Non siamo all'Arena di Verona e nemmeno rapiti dagli allestimenti di Zeffirelli o di Ronconi. Anzi la platea del Teatro alla Scala è semideserta e mancano le scene: ukase covidiani. Per una volta Verdi e la sua Aida che stanno alle italiche glorie come Garibaldi e Vittorio Emanuele, vengono interpretati in chiave soprattutto intimista. Un aspetto che, accanto a quello della spettacolarità, è certo il volto più amato da un Verdi maturo che gioca sulla psicologia e qui pennella il funereo triangolo di morte Rademès-Aida-Amneris. È un Verdi che non va liquidato con l’esotismo o con l'impianto kolossal da grand-opéra completo di danze, fanfare e marce. Ma analizzato battuta per battuta e sospiro per sospiro. Un Verdi a due facce e un po' wagneriano ( Radamès e Tristano sono imparentati e il finale di Aida ricorda il Liebestod di Tristano e Isotta ) che parla anche di liturgia, poesia del Nilo, notti sotto la volta stellata. Mentre racconta l'amore, il dolore, la gelosia, la furia. Nel mezzo della bufera pandemica, che vuole limare ulteriormente i 600 posti, avevamo già visto Traviata in forma semiscenica con costumi di Dolce&Gabbana.

Il direttore Riccardo Chailly (Foto: Brescia e Amisano / Teatro alla Scala).
Il direttore Riccardo Chailly (Foto: Brescia e Amisano / Teatro alla Scala).

Ora manca tutto. I cantanti tuttavia studiano arte scenica e i più dotati sono di per sé eccellenti attori. Così anche collocati di fila in proscenio riescono a darci un’idea dell’opera per certi versi persino più interessante di quando tutto è come tradizione comanda. Ogni ugola ha il suo colore, ogni abilità il suo carisma, il coro ( ridotto e diviso ) istruito da Bruno Casoni sussurra sotto la bacchetta di un Riccardo Chailly in stato di grazia che dirige senza eccessi né trionfalismi, senza esaltazioni e senza indugi. Muscoloso, accorato, sentimentale. Curioso e intelligente ricercatore propone sempre qualche novità.
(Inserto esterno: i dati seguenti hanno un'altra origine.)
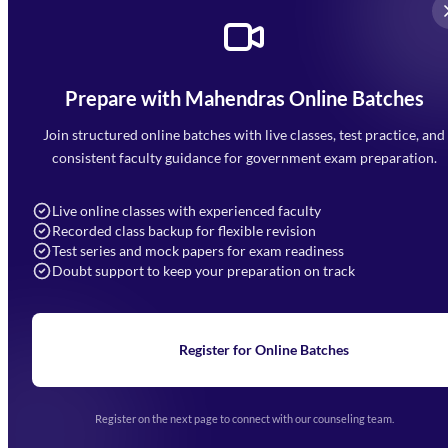
Prepare with Mahendras Online Batches
Mahendra Arcade, CP-9, Vijayant Khand, Gomti Nagar,
Faizabad Road, Lucknow - 226010
Join structured online batches with live classes, test practice, and
7052477777
consistent faculty guidance for government exam preparation.
7052577777 (Mon to Sat 9:00AM to 6:00PM)
info@mahendras.org
Live online classes with experienced faculty
Recorded class backup for flexible revision
Navigation
Test series and mock papers for exam readiness
Doubt support to keep your preparation on track
Home
About Us
Blogs
News
Learning
Register for Online Batches
Exam Notifications
Upcoming Exams
Events & Awards Gallery
Register on the next page to connect with our counseling team.
(opens in new tab)
Careers
Offline Centers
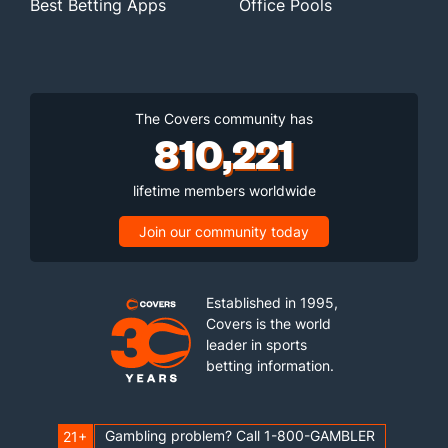
Best Betting Apps
Office Pools
The Covers community has
810,221
lifetime members worldwide
Join our community today
Established in 1995,
Covers is the world
leader in sports
betting information.
Gambling problem? Call 1-800-GAMBLER
21+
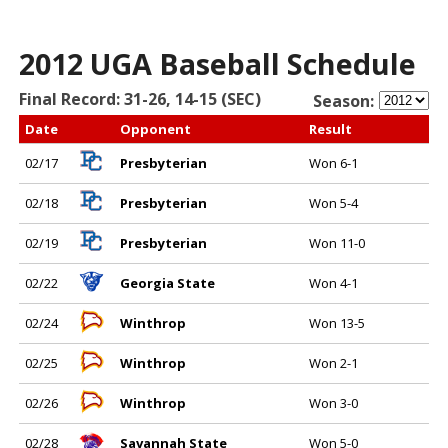
2012 UGA Baseball Schedule
Final Record: 31-26, 14-15 (SEC)
Season:
Date
Opponent
Result
02/17
Presbyterian
Won 6-1
02/18
Presbyterian
Won 5-4
02/19
Presbyterian
Won 11-0
02/22
Georgia State
Won 4-1
02/24
Winthrop
Won 13-5
02/25
Winthrop
Won 2-1
02/26
Winthrop
Won 3-0
02/28
Savannah State
Won 5-0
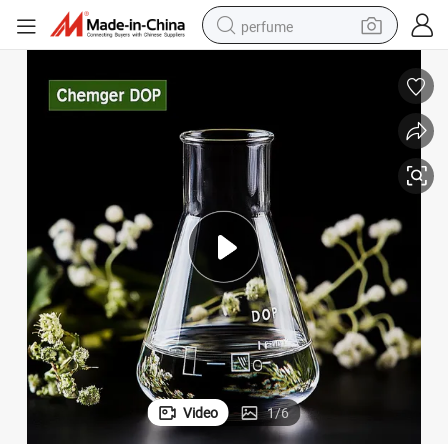
perfume
container house
crawler excavator
tshirt
dirt bike
wheel loader
man watch
living room sofa
Video
1
/
6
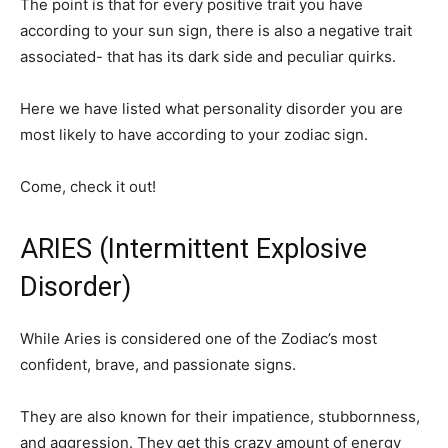
The point is that for every positive trait you have
according to your sun sign, there is also a negative trait
associated- that has its dark side and peculiar quirks.
Here we have listed what personality disorder you are
most likely to have according to your zodiac sign.
Come, check it out!
ARIES (Intermittent Explosive
Disorder)
While Aries is considered one of the Zodiac’s most
confident, brave, and passionate signs.
They are also known for their impatience, stubbornness,
and aggression. They get this crazy amount of energy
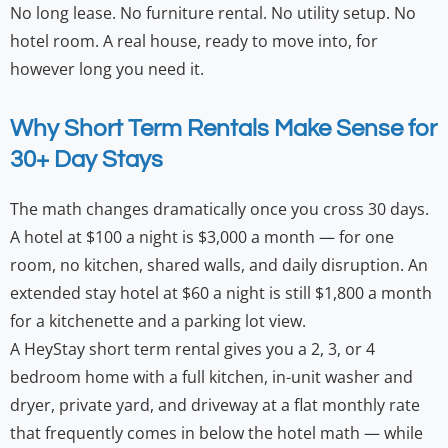
No long lease. No furniture rental. No utility setup. No
hotel room. A real house, ready to move into, for
however long you need it.
Why Short Term Rentals Make Sense for
30+ Day Stays
The math changes dramatically once you cross 30 days.
A hotel at $100 a night is $3,000 a month — for one
room, no kitchen, shared walls, and daily disruption. An
extended stay hotel at $60 a night is still $1,800 a month
for a kitchenette and a parking lot view.
A HeyStay short term rental gives you a 2, 3, or 4
bedroom home with a full kitchen, in-unit washer and
dryer, private yard, and driveway at a flat monthly rate
that frequently comes in below the hotel math — while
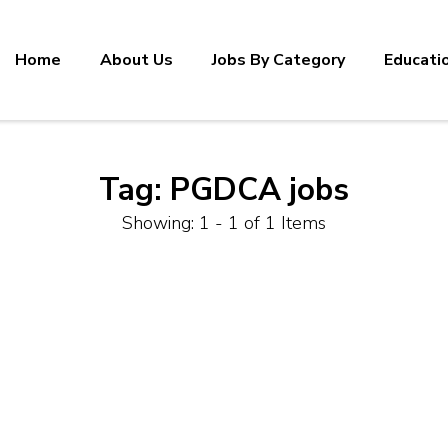
Home
About Us
Jobs By Category
Educati
Tag:
PGDCA jobs
Showing: 1 - 1 of 1 Items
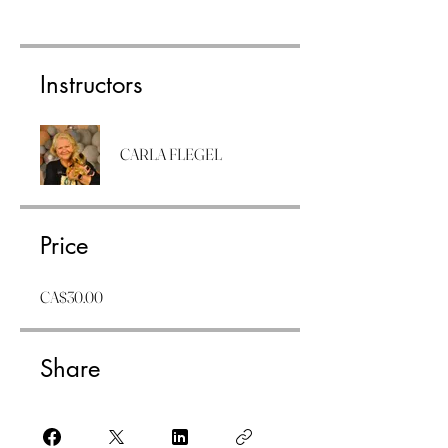
Instructors
CARLA FLEGEL
Price
CA$30.00
Share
Oggi, appena saltata fuori dall’archivio di Sant’Agata, è la prima stesura dell’opera che studiata con consueta precisione mostre come nei mesi trascorsi tra la composizione sullo scenario dall'egittologo Auguste Mariette e la messa in scena voluta dal bey Ismail Pascià chedivè d'Egitto per festeggiare il taglio del Canale di Suez e inaugurare il teatro del Cairo (dicembre 1871) l’inizio atto III sia cambiato. Meno esotismo se si vuole ma una lunga nenia di sapore gregoriano affidata in pianissimo al coro a cappella (in parte torna nel Requiem). Commovente.

Il soprano Anita Rachvelishvili (Foto: Brescia e Amisano / Teatro alla Scala.
Il soprano Anita Rachvelishvili (Foto: Brescia e Amisano / Teatro alla Scala.

L'opera del bussetano sedotto del tema "archeologico" è double face e difficile da dirigere: importanti direttori ne hanno preso le distanze. Tuttavia Chailly l’affronta e trionfa. Domina l’Amneris della superba georgiana Anita Rachvelishvili, un mezzo soprano che regala al personaggio un inusuale tutto tondo. Con lei l’eccelle Francesco Meli, un Radames un super-tenore che sa declinare voce e sentimenti. Quindi il potente basso coreano Jongmin Park Ramfis e il buon baritono mongolo Amartuvshin Enkhbat. Perfetta senza picchi la seducente Aida del soprano spagnolo Saioa Hernàndez e ottimo il Re del basso Roberto Tagiavini. Che dire? Un miracolo per la Scala assediata e miracolati noi che siamo lì felici di tanta arte e tanta bellezza.